-- DATASET RECORDS follows --

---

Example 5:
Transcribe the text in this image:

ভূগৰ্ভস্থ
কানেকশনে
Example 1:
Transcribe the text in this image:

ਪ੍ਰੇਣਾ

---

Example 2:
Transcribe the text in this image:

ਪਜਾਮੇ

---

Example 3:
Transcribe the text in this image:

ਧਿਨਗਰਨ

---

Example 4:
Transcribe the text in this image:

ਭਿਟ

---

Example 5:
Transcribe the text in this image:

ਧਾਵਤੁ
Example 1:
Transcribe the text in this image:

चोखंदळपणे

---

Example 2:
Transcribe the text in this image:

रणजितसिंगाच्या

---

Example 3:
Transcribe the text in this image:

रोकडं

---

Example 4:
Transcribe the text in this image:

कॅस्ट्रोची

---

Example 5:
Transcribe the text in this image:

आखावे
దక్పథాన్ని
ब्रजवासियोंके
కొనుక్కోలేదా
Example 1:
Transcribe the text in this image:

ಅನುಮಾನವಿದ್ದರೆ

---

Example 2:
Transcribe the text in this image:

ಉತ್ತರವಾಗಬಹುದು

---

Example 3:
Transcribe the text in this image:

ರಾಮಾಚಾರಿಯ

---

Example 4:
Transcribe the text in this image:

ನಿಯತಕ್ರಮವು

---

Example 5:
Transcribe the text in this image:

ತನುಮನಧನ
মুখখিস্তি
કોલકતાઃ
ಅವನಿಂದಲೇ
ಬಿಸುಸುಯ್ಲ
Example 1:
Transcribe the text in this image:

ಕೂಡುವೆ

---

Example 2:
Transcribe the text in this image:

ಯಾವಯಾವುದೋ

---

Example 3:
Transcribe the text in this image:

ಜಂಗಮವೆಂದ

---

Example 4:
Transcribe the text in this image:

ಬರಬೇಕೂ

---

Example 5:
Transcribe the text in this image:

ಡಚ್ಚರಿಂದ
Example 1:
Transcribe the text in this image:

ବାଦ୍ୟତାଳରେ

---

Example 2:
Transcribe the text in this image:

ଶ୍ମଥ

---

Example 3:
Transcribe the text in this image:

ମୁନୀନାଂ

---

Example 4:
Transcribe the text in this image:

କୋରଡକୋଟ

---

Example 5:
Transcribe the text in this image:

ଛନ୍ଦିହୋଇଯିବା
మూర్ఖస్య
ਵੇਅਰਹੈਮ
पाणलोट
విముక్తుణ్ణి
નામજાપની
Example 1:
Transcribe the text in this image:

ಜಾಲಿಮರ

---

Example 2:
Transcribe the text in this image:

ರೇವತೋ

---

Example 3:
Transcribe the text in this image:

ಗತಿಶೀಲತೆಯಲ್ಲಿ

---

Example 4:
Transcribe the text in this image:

-- DATASET RECORDS concluded --

• _WHAT YOU SHOULD DO_
Each record must appear again, word for word.

• _RESPONSE AREA_
---

Example 5:
Transcribe the text in this image:

ভূগৰ্ভস্থ
কানেকশনে
Example 1:
Transcribe the text in this image:

ਪ੍ਰੇਣਾ

---

Example 2:
Transcribe the text in this image:

ਪਜਾਮੇ

---

Example 3:
Transcribe the text in this image:

ਧਿਨਗਰਨ

---

Example 4:
Transcribe the text in this image:

ਭਿਟ

---

Example 5:
Transcribe the text in this image:

ਧਾਵਤੁ
Example 1:
Transcribe the text in this image:

चोखंदळपणे

---

Example 2:
Transcribe the text in this image:

रणजितसिंगाच्या

---

Example 3:
Transcribe the text in this image:

रोकडं

---

Example 4:
Transcribe the text in this image:

कॅस्ट्रोची

---

Example 5:
Transcribe the text in this image:

आखावे
దక్పథాన్ని
ब्रजवासियोंके
కొనుక్కోలేదా
Example 1:
Transcribe the text in this image:

ಅನುಮಾನವಿದ್ದರೆ

---

Example 2:
Transcribe the text in this image:

ಉತ್ತರವಾಗಬಹುದು

---

Example 3:
Transcribe the text in this image:

ರಾಮಾಚಾರಿಯ

---

Example 4:
Transcribe the text in this image:

ನಿಯತಕ್ರಮವು

---

Example 5:
Transcribe the text in this image:

ತನುಮನಧನ
মুখখিস্তি
કોલકતાઃ
ಅವನಿಂದಲೇ
ಬಿಸುಸುಯ್ಲ
Example 1:
Transcribe the text in this image:

ಕೂಡುವೆ

---

Example 2:
Transcribe the text in this image:

ಯಾವಯಾವುದೋ

---

Example 3:
Transcribe the text in this image:

ಜಂಗಮವೆಂದ

---

Example 4:
Transcribe the text in this image:

ಬರಬೇಕೂ

---

Example 5:
Transcribe the text in this image:

ಡಚ್ಚರಿಂದ
Example 1:
Transcribe the text in this image:

ବାଦ୍ୟତାଳରେ

---

Example 2:
Transcribe the text in this image:

ଶ୍ମଥ

---

Example 3:
Transcribe the text in this image:

ମୁନୀନାଂ

---

Example 4:
Transcribe the text in this image:

କୋରଡକୋଟ

---

Example 5:
Transcribe the text in this image:

ଛନ୍ଦିହୋଇଯିବା
మూర్ఖస్య
ਵੇਅਰਹੈਮ
पाणलोट
విముక్తుణ్ణి
નામજાપની
Example 1:
Transcribe the text in this image:

ಜಾಲಿಮರ

---

Example 2:
Transcribe the text in this image:

ರೇವತೋ

---

Example 3:
Transcribe the text in this image:

ಗತಿಶೀಲತೆಯಲ್ಲಿ

---

Example 4:
Transcribe the text in this image:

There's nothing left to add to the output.